ACTIVITY
In the account of the Bath debate on the Same Sex Marriage Bill, who chaired the evening?
(PAGE TEXT begins)
What does the Christian alternative to same-sex marriage look like?

I travelled to Bath yesterday evening for a public debate on the Same Sex Marriage Bill organised by Don Foster, MP for Bath – who voted for the Bill in its second reading.

The evening was chaired by Lynne Fernquest, Editor of the Bath Chronicle. Rev Kieren Bourne of the Living Springs Metropolitan Community Church joined Don Foster presenting arguments in support of the Same Sex Marriage Bill. Stewart Keiller, leader of Bath City Church and Edward Mason, Rector of Bath Abbey, put the case for voting against the Bill.

Each of the four panelists gave a brief(ish) statement of their position and questions were then invited from the floor. The questions were long(ish) and the answers expansive. The majority of the audience were Christians and the whole debate was wearily predictable.
(PAGE TEXT ends)
(DATASET EXCERPTS begins)
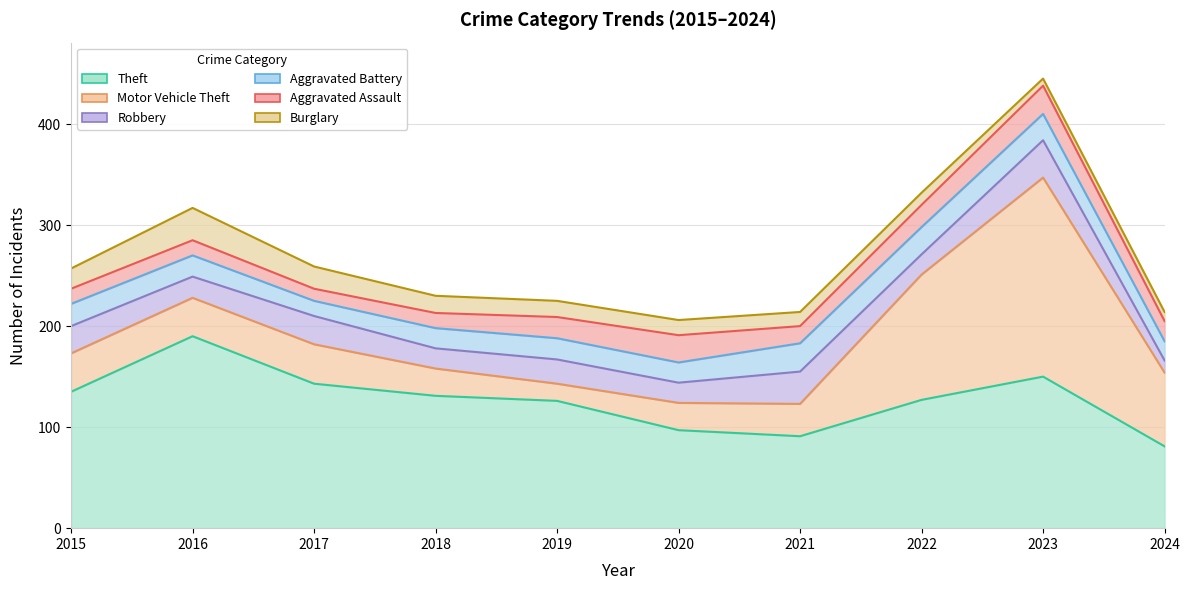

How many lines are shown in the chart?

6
(DATASET EXCERPTS ends)
(DATASET EXCERPTS begins)
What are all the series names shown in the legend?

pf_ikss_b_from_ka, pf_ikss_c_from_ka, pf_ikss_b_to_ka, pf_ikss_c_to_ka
(DATASET EXCERPTS ends)
ANSWER TO THIS PROBLEM
Lynne Fernquest, Editor of the Bath Chronicle.